• _Data records_:
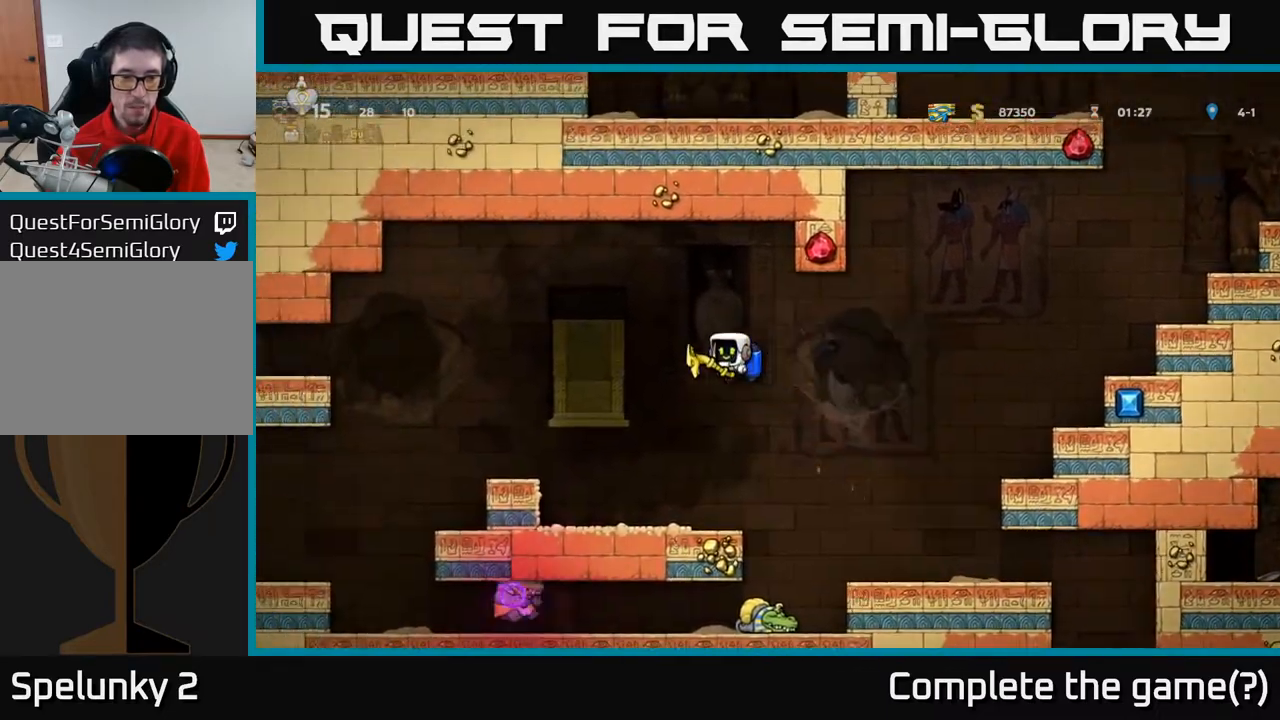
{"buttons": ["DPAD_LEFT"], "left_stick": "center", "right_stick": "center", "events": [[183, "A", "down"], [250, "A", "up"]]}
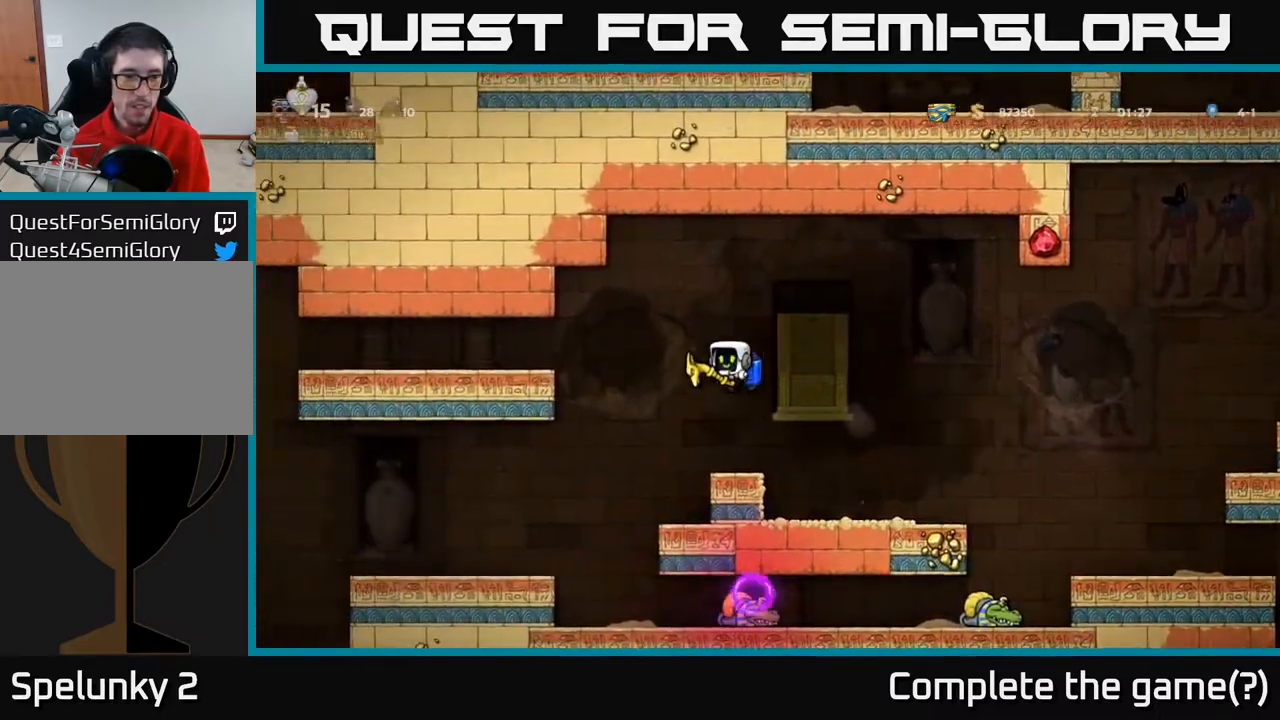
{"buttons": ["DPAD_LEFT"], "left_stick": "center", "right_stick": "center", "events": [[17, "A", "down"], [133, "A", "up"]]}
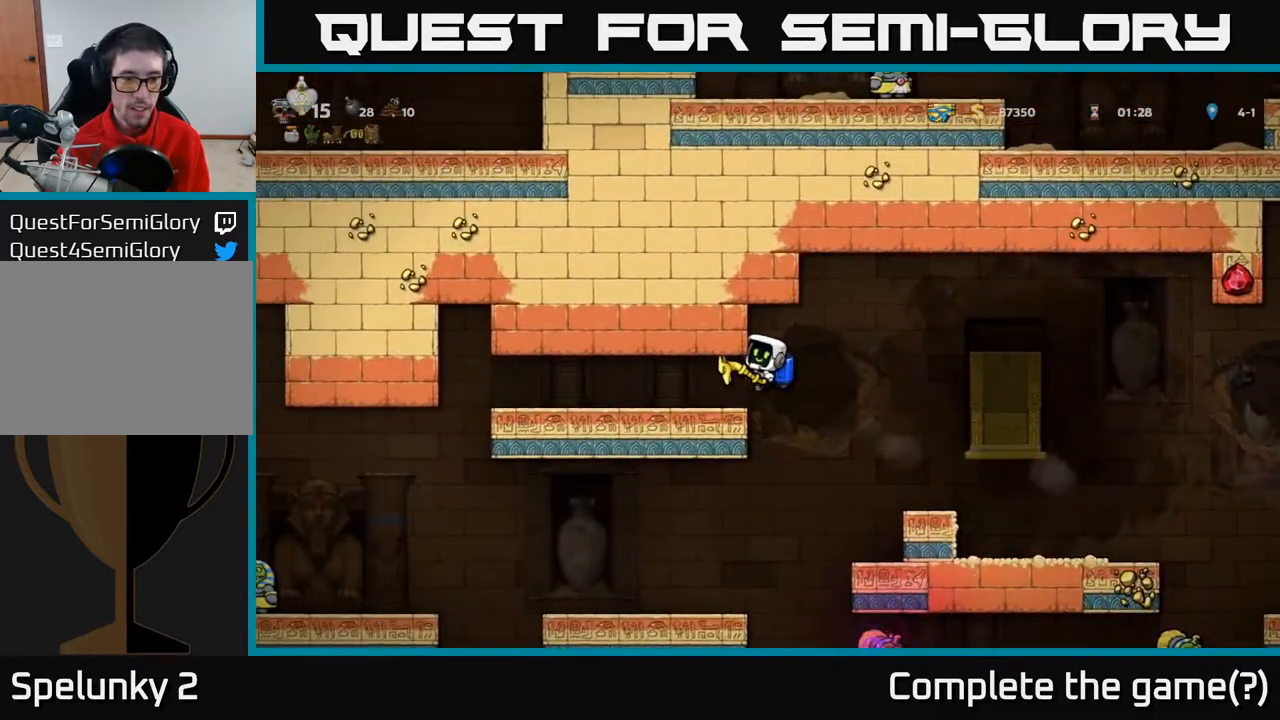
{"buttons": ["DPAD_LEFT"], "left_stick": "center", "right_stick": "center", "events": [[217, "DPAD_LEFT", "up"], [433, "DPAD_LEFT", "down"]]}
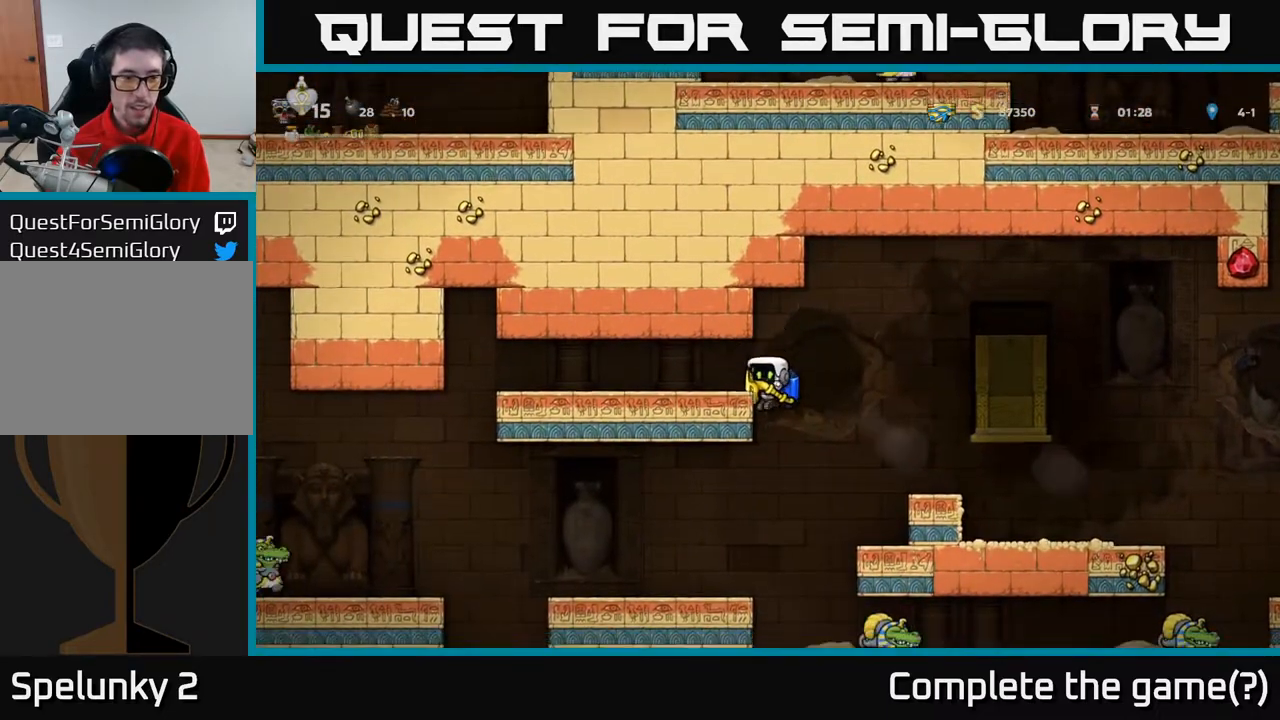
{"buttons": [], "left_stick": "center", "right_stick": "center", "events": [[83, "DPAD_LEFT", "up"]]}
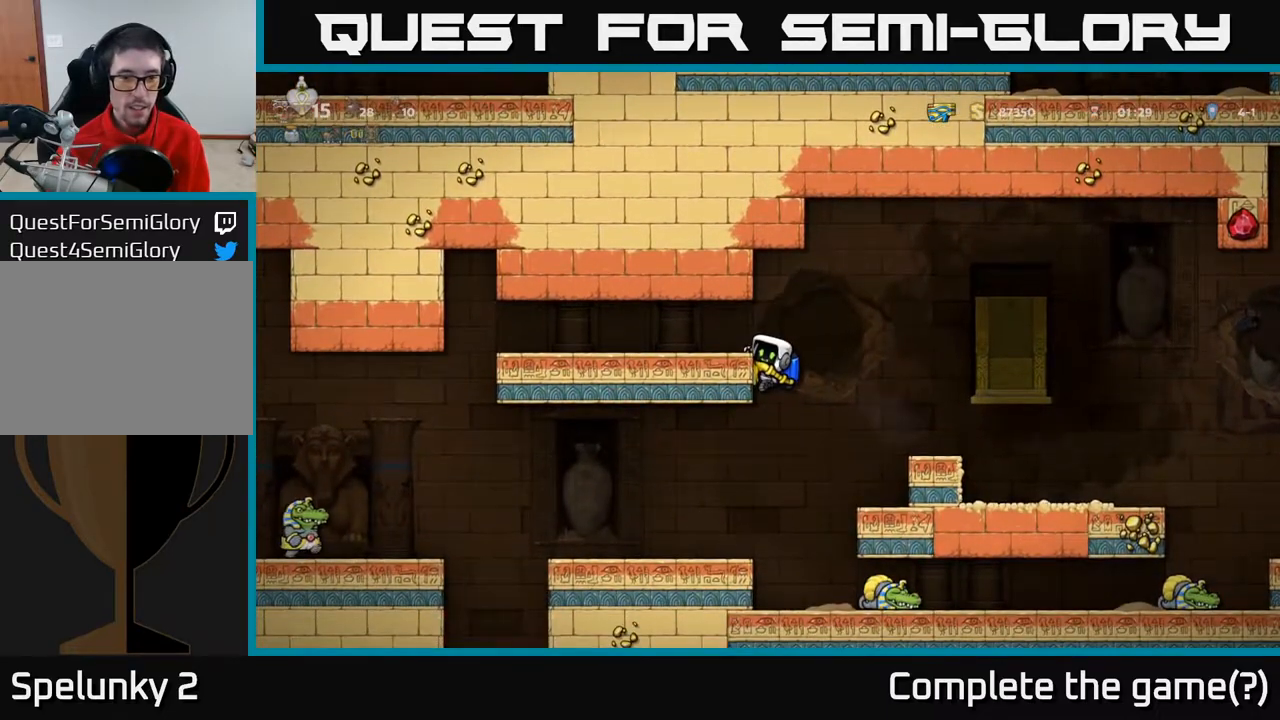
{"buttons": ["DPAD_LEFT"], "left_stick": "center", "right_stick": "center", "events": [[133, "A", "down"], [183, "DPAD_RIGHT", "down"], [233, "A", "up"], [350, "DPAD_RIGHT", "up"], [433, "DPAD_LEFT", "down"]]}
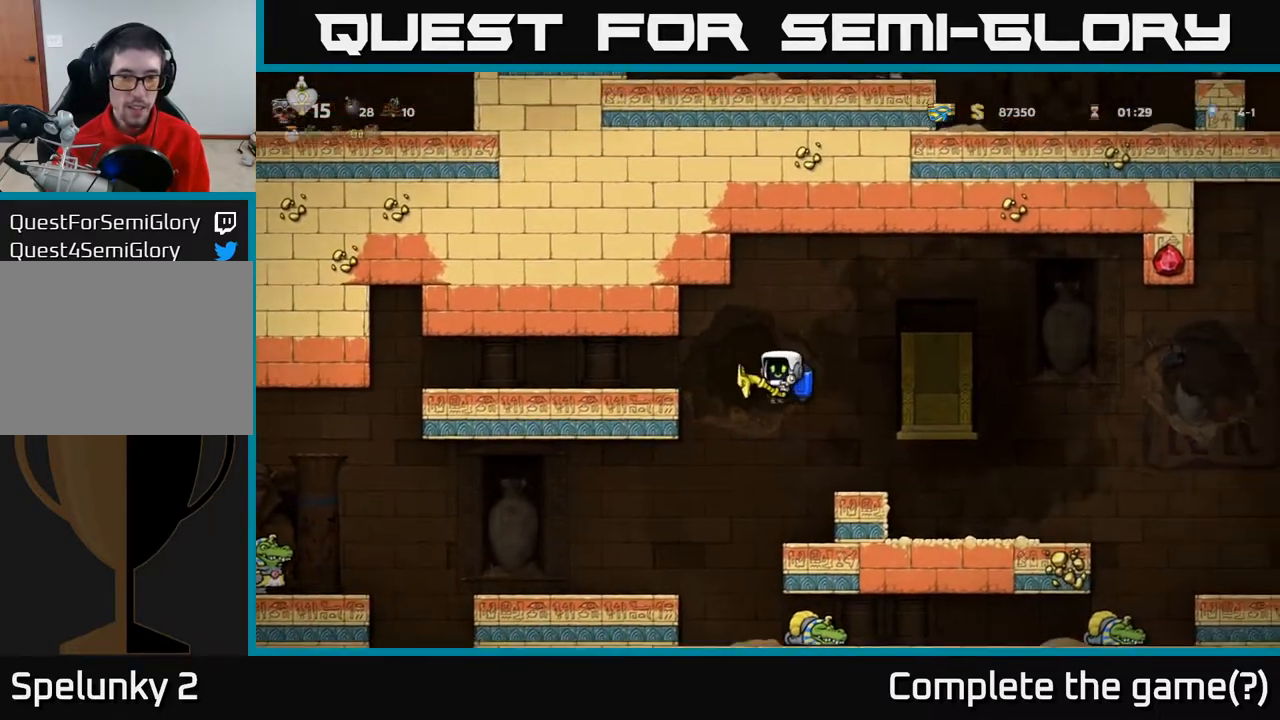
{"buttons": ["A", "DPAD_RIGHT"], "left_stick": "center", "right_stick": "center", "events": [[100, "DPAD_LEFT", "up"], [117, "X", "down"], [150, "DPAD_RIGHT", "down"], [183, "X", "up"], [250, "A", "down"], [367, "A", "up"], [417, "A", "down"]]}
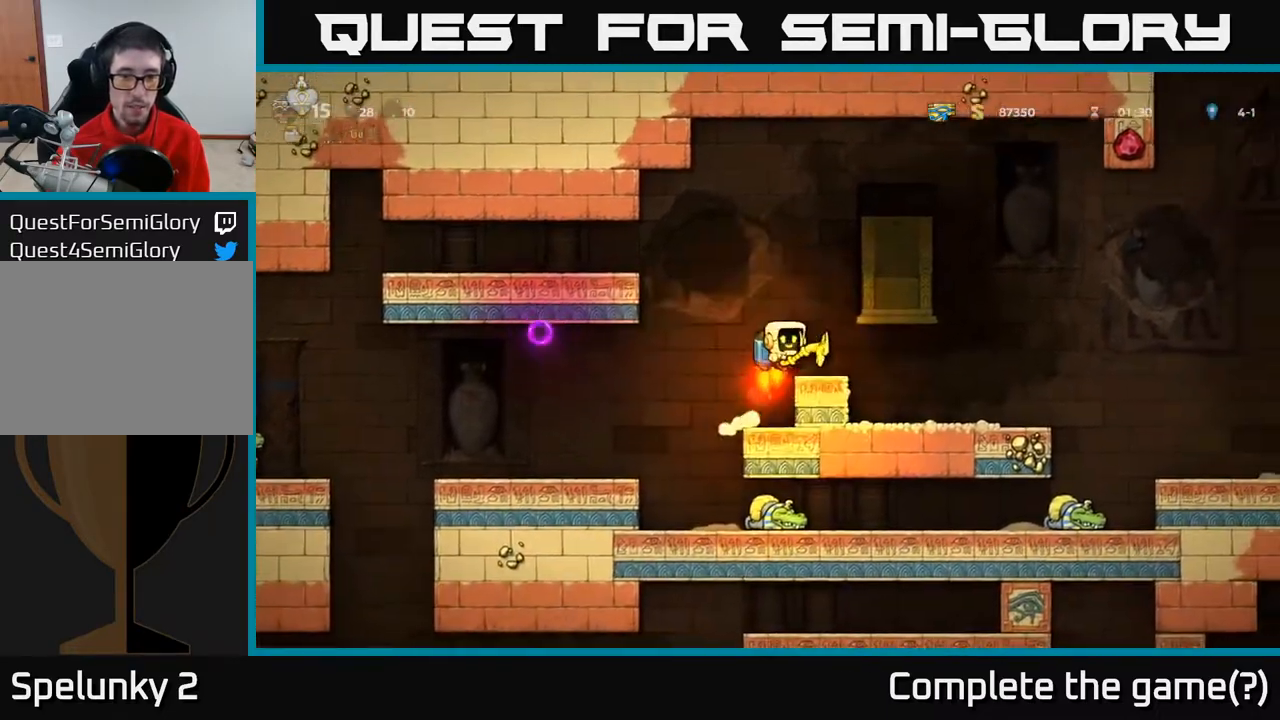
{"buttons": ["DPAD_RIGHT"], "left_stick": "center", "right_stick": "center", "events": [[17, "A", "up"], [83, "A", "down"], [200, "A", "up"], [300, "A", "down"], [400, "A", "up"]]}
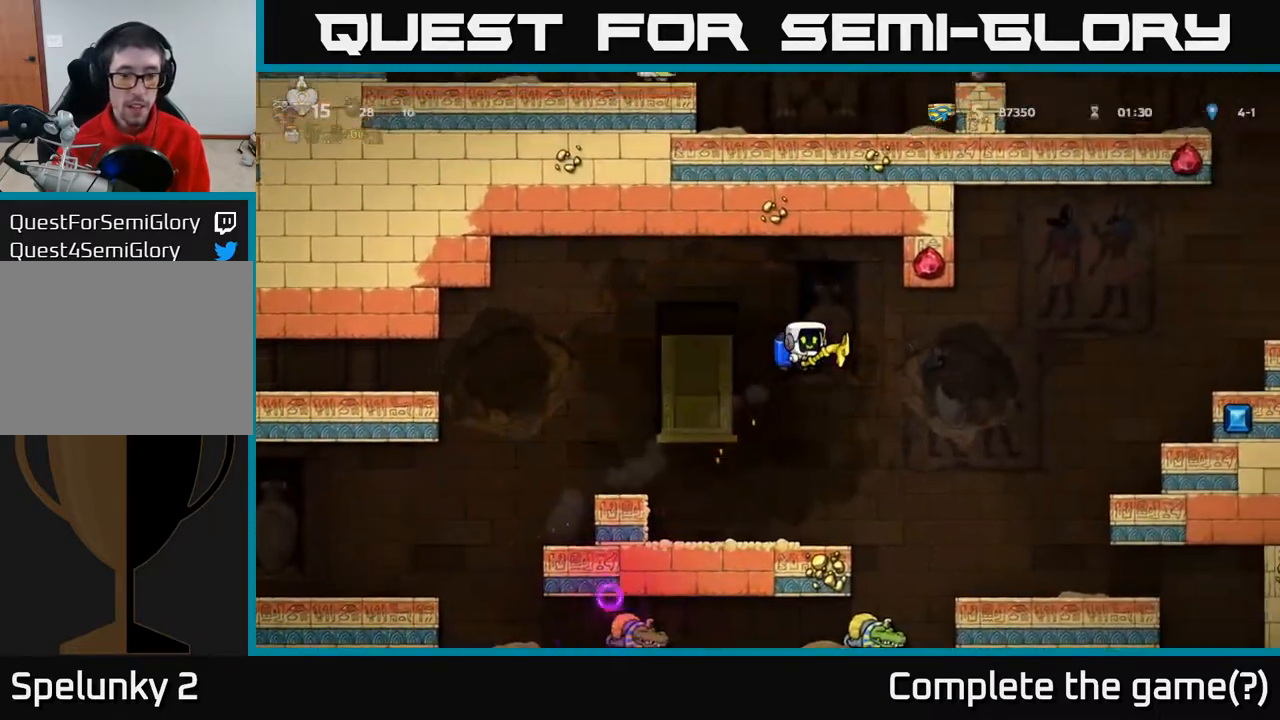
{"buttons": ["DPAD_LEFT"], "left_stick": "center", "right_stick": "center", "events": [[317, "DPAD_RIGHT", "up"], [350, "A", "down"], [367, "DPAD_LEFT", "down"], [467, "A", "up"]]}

• _Activity_:
Without any pictures, output the entries above exactly as they appear.

• _Exercise output_:
{"buttons": ["DPAD_LEFT"], "left_stick": "center", "right_stick": "center", "events": [[183, "A", "down"], [250, "A", "up"]]}
{"buttons": ["DPAD_LEFT"], "left_stick": "center", "right_stick": "center", "events": [[17, "A", "down"], [133, "A", "up"]]}
{"buttons": ["DPAD_LEFT"], "left_stick": "center", "right_stick": "center", "events": [[217, "DPAD_LEFT", "up"], [433, "DPAD_LEFT", "down"]]}
{"buttons": [], "left_stick": "center", "right_stick": "center", "events": [[83, "DPAD_LEFT", "up"]]}
{"buttons": ["DPAD_LEFT"], "left_stick": "center", "right_stick": "center", "events": [[133, "A", "down"], [183, "DPAD_RIGHT", "down"], [233, "A", "up"], [350, "DPAD_RIGHT", "up"], [433, "DPAD_LEFT", "down"]]}
{"buttons": ["A", "DPAD_RIGHT"], "left_stick": "center", "right_stick": "center", "events": [[100, "DPAD_LEFT", "up"], [117, "X", "down"], [150, "DPAD_RIGHT", "down"], [183, "X", "up"], [250, "A", "down"], [367, "A", "up"], [417, "A", "down"]]}
{"buttons": ["DPAD_RIGHT"], "left_stick": "center", "right_stick": "center", "events": [[17, "A", "up"], [83, "A", "down"], [200, "A", "up"], [300, "A", "down"], [400, "A", "up"]]}
{"buttons": ["DPAD_LEFT"], "left_stick": "center", "right_stick": "center", "events": [[317, "DPAD_RIGHT", "up"], [350, "A", "down"], [367, "DPAD_LEFT", "down"], [467, "A", "up"]]}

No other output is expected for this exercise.